[Exercise prompt]:
The full set of entries below must be returned exactly as shown.

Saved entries
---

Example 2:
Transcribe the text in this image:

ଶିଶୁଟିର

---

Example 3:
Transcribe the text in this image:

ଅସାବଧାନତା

[Answer box]:
---

Example 2:
Transcribe the text in this image:

ଶିଶୁଟିର

---

Example 3:
Transcribe the text in this image:

ଅସାବଧାନତା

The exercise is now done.